U.S. reaches new peaks in alpining

Looking nothing like themselves, Austrian skiiers are green while the podiums have a distinct red, white and blue hue

February 23, 2010|By Chris Dufresne | Tribune Olympic Bureau

WHISTLER, British Columbia - Based on Olympic Alpine results so far, Austria has to be flat, like Kansas.

The country's strengths are likely table tennis or microbrewing - it can't be Alpine skiing.

As the Vancouver Games enter their last week, Austria's manly ski men have yet to earn a medal. They'll get their next chance in the men's giant slalom Tuesday at Whistler Creekside. With any luck, 45 guys will fall down and Austria can sneak in for the bronze.

The women have two medals - the same number as one American: Julia Mancuso, who hadn't finished top-three in a race that mattered in two years.

OK, enough bashing from a rah-rah American jingoist.

Let's cut straight to the Austrian publication "Kleine Zeitung," which ran a photo of four of its top Alpiners - Benjamin Raich, Michael Walchhofer, Georg Streitberger and Mario Scheiber. None finished higher than 14th in the men's super giant slalom. The caption: "Failure No. 1, 2, 3, 4."

Words like "nightmare" and "debacle" are being tossed around like Austrians in speed races on Whistler Mountain.

"A bit of criticism is fine," said Raich, who won double gold in Turin, Italy, but has finished fifth and 14th in his two races at Whistler. "That kind of pressure can do some good."

Austrians have one question for Raich: "When?"

Andrea Fischbacher restored some order when she won Saturday's super-G, and afterward she said she doesn't read the papers.

Is it possible Uncle Slam has finally cracked the secret Austrian ski code?

Four years ago in Italy, Austria barely strudeled a gate in winning 14 Alpine medals (four gold, five silver, five bronze) to the United States' two.

At the end of the Turin Games, the United States handed its pre-Olympic motto "Best in the World" back to its rightful owner.

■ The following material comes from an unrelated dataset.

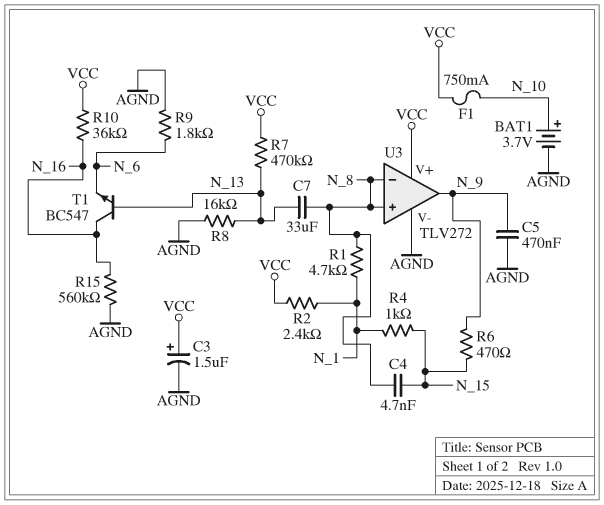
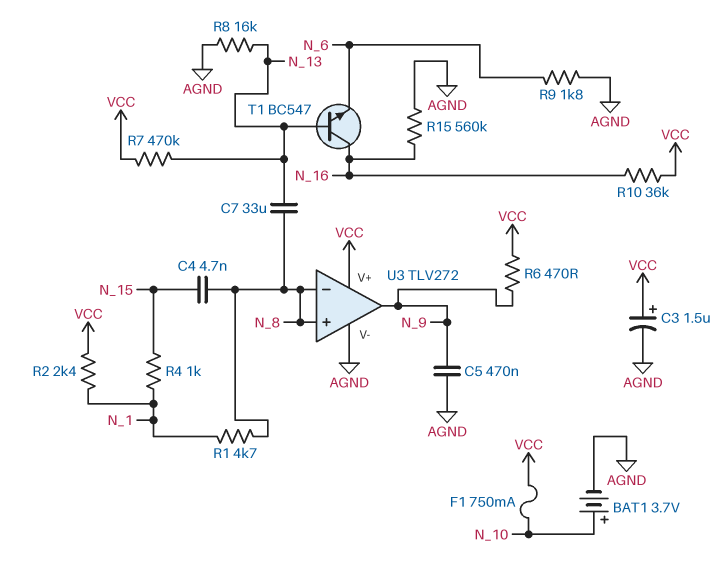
R6: 470 (N_9, N_15) -> 470 (N_9, VCC)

With six Alpine events down in Whistler and four to go, America has eight medals to Austria's two.

Instant armchair-lift analysis: What's happening in Whistler is probably a combination of next-to-home cooking, talent, stepping up, karma, mojo and luck.

Austria was awesome in Italy, but everything that could have gone wrong for America four years ago did.

Medal hopeful Lindsey Kildow, before she married Thomas Vonn, probably lost two medals when she crashed in a training run two days before the downhill.

Bode Miller, who was supposed to win five medals, took a bagel. As boorishly as he acted, though, Miller skied well enough to win a couple. He missed bronze in downhill by .11 and was leading the combined by .97 when he was disqualified for hooking a gate. It required instant replay to prove he missed it.

Miller loves to chant the mantra about the fine line that separates goat from glory.

"There's a huge element of luck involved," he says of his sport.

Miller's luck in Whistler has been tremendous - he has three medals to prove it. He won bronze in downhill this time by .12, ahead of Scheiber.

Miller earned the silver in super-G, finishing a mere .05 ahead of fourth-place Italian finisher Werner Heel.

In Sunday's combined victory, Miller actually completed a slalom, which happens about twice a year.

"They are seizing their moment," U.S. Ski and Snowboard CEO Bill Marolt explained. "It's carpediem. Today's the day I'm going to be great. They're doing it."

Add to that: Vonn didn't crash in training this Olympics and has two medals. Mancuso, the defending gold medalist in giant slalom, has won silver medals on snow that reminds her of California conditions home in Squaw Valley.

"I think they're playing off each other," Marolt said. "One has success, and it sort of challenges the other."

Save for rookie Andrew Weibrecht, who scored a bronze in the super-G, these are the same top guns America took to Turin.

The U.S. has obviously caught Austria in transition. Alpine Nation recently retired the bibs of two of its all-time greats, Hermann Maier and Renate Goetschl. They took six Olympic medals to the farm.

Nicole Hosp, a former World Cup overall champion, tore ligaments early in the season and didn't make the trip. Same thing happened on the men's side with Christoph Gruber. Walchhoffer, the former downhill silver medalist, is 34 and appears to have lost his edge.

Austria has been taken to the wooden ski shed, but these Olympics aren't over. Alpine Nation still has 12 medal chances in four races. Raich is the defending Olympic champion in GS and slalom.

In the last two men's events of the 2006 Games, Austria won five of the six available medals and has 103 Alpine medals in its Winter Olympics history. The U.S. team hasn't even cracked 50.

To paraphrase a famous Austrian: "They'll be back."